• Ticket Granting Ticket (TGT): An authentication ticket that can be used to request service tickets for specific domain services from the ticket granting service.
  • Key Distribution Center (KDC): A domain service that issues tickets; typically composed of the ticket granting service and the authentication service.
  • Authentication Service (AS): Issues ticket granting tickets. (Presumably in charge of authenticating users and automations.)
  • Ticket Granting Service (TGS): Issues tickets for domain services (and machines?) when presented with a ticket granting ticket. (Presumably in charge of authorizing users and automations.)
  • Service Principal Name (SPN): A service identifier. On Windows, SPNs associates a particular service instance with a domain account. All services must have a domain service account. (But it sounds like services might be associated with multiple accounts via multiple principal names assigned to multiple running instances?)

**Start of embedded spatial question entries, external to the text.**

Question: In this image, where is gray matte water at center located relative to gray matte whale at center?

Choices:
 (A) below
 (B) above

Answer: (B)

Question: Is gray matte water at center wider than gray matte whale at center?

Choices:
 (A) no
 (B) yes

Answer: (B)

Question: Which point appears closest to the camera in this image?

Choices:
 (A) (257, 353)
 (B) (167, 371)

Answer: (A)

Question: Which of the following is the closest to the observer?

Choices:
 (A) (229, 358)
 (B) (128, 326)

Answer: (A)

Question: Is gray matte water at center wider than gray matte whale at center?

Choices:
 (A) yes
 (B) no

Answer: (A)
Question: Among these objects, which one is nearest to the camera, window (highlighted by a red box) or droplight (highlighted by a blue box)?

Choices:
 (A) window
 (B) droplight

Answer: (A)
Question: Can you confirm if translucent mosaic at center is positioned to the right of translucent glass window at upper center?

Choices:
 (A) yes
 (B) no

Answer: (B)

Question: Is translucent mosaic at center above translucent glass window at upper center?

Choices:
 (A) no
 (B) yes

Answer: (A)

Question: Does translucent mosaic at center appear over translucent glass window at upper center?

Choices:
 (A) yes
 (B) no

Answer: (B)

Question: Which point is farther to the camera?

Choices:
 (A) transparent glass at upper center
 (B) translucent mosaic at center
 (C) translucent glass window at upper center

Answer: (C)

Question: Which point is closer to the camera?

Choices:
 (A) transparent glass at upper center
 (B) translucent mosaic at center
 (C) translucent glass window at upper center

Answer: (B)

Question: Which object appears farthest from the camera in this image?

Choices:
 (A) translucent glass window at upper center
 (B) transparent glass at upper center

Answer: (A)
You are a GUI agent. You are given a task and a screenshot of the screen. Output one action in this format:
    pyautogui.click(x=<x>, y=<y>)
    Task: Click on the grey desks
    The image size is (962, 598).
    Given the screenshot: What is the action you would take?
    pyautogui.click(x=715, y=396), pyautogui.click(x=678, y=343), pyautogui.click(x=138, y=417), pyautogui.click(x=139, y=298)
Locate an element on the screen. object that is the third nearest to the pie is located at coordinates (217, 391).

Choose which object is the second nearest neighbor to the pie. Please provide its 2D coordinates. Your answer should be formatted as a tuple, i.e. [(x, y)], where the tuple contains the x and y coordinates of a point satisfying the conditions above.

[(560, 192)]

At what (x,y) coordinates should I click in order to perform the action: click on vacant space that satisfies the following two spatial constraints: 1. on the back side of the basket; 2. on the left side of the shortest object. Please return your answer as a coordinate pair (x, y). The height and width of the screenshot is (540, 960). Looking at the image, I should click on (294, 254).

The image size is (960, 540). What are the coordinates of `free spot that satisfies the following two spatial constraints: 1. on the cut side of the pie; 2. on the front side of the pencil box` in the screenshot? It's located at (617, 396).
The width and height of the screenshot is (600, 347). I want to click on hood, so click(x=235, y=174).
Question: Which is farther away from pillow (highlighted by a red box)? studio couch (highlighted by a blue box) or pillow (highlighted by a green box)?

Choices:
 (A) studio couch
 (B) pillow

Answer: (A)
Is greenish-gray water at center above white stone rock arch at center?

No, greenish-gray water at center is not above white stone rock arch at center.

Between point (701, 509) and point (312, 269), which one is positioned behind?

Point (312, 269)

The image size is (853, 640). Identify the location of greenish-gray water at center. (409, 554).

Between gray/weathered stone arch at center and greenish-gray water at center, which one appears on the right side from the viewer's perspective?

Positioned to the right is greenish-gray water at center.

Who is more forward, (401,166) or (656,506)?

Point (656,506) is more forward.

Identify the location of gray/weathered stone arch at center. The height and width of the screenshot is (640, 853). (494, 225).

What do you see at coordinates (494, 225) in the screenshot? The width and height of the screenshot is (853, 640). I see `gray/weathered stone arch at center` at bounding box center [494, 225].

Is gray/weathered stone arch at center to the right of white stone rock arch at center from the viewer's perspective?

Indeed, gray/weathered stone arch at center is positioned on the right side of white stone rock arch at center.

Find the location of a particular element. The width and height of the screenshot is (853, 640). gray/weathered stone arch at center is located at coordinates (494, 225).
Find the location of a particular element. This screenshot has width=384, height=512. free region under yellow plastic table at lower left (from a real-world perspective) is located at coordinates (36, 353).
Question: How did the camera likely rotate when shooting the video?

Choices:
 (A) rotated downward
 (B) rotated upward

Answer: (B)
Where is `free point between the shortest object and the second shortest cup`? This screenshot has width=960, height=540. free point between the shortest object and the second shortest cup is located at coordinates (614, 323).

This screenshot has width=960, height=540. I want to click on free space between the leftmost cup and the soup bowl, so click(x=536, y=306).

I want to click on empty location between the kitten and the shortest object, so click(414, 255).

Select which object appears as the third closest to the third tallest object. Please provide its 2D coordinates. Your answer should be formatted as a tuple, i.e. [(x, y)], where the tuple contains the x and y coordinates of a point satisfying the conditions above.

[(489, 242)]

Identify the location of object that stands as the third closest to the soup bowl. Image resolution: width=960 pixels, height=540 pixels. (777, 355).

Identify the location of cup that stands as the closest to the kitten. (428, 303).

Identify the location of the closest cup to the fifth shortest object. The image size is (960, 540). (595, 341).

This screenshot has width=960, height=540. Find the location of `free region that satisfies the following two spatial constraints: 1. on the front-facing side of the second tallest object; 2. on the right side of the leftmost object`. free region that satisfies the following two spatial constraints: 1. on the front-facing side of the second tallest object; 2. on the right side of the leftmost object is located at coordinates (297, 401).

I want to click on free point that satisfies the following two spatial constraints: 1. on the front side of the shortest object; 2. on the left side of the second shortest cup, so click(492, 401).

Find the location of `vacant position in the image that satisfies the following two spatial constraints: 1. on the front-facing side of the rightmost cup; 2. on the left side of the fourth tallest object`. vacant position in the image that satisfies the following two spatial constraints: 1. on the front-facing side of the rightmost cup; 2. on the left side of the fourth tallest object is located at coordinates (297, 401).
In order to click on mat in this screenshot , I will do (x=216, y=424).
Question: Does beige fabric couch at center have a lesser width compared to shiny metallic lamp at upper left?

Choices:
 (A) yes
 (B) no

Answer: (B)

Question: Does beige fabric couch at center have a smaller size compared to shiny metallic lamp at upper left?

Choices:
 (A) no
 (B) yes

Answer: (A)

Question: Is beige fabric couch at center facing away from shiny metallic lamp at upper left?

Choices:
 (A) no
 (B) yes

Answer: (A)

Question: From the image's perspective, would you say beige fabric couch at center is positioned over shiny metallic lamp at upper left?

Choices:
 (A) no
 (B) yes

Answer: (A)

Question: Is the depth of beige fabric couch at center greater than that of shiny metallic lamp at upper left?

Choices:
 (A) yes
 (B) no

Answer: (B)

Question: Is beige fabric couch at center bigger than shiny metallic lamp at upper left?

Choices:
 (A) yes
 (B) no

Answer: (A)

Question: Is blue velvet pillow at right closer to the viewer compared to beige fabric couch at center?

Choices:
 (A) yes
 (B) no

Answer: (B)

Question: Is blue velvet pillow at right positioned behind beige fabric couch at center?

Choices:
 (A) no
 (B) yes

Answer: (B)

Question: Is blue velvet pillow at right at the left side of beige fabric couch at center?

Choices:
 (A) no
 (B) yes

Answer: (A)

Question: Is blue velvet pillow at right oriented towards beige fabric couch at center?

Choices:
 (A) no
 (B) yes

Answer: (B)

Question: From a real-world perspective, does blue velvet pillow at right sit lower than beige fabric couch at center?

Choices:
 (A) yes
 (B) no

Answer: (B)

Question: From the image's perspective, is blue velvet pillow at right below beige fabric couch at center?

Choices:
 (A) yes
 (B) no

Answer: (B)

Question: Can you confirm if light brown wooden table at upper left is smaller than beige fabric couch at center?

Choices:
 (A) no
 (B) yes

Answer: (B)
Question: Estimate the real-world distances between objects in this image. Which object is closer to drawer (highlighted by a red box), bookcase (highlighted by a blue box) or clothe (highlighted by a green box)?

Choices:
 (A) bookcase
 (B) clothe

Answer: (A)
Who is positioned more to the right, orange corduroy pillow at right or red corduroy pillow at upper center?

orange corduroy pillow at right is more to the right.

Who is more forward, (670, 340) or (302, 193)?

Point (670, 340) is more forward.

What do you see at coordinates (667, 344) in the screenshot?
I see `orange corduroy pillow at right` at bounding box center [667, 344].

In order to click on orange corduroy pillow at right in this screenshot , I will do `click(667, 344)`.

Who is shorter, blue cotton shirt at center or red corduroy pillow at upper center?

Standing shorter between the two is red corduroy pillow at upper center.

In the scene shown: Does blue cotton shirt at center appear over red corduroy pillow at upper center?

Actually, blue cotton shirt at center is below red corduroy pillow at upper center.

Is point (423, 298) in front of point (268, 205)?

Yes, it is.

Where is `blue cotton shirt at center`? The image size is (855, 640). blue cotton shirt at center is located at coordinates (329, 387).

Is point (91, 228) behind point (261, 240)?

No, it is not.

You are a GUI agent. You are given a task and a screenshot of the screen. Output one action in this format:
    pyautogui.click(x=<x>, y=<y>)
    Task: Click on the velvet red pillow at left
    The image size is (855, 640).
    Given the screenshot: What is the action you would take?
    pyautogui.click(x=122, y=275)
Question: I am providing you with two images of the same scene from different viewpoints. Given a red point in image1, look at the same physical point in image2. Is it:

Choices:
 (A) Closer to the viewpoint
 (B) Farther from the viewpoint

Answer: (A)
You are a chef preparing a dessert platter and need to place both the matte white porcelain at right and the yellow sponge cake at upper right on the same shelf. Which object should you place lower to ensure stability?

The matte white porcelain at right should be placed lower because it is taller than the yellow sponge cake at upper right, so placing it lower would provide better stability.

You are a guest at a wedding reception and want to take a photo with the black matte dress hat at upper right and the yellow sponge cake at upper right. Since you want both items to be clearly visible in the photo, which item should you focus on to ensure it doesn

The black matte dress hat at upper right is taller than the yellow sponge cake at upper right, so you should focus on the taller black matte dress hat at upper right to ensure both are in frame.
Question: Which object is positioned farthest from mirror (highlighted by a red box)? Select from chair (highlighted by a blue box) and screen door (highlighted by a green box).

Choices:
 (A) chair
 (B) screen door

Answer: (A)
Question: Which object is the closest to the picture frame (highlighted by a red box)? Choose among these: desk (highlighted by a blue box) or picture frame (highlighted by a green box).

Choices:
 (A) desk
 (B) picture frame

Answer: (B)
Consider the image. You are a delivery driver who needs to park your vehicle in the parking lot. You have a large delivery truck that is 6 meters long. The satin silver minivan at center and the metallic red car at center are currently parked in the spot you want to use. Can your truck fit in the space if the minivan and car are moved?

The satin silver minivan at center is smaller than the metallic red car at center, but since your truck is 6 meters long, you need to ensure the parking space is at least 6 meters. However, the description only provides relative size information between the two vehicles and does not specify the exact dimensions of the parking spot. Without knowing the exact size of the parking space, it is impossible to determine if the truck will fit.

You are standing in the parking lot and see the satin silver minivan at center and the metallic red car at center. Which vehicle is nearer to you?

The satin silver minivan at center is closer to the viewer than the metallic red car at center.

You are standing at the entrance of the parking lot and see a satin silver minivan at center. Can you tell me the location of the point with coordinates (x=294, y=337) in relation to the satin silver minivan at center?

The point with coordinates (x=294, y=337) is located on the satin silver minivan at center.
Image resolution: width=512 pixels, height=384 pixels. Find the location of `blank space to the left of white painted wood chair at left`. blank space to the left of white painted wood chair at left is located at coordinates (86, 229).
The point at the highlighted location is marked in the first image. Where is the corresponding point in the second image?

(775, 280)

  • KDC Long Term Secret Key (KDC LT Key): A secret key used to encrypt ticket granting tickets and sign privilege attribute certificates. This is the NT hash of the KRBTGT service account.
  • Service Long Term Secret Key (Service LT Key): A secret key associated with a particular service. Used to encrypt the service portion of a service ticket and sign privilege attribute certificates. Held by individual domain service accounts.
  • Session Key: Issued with a ticket to identify a particular user session. Services expects both a ticket and a session key to be present before acting on a user’s behalf.
  • Privilege Attribute Certificate (PAC): A bundle of the user’s identifying information, which is provided along with the tickets. Importantly, this contains the user’s username and (on Windows) SID.

Note that Active Directory bundles the authentication service, ticket granting service, and KDC into a single “domain controller” role. Non-Windows Kerberos implementations are more likely to separate these roles between different servers.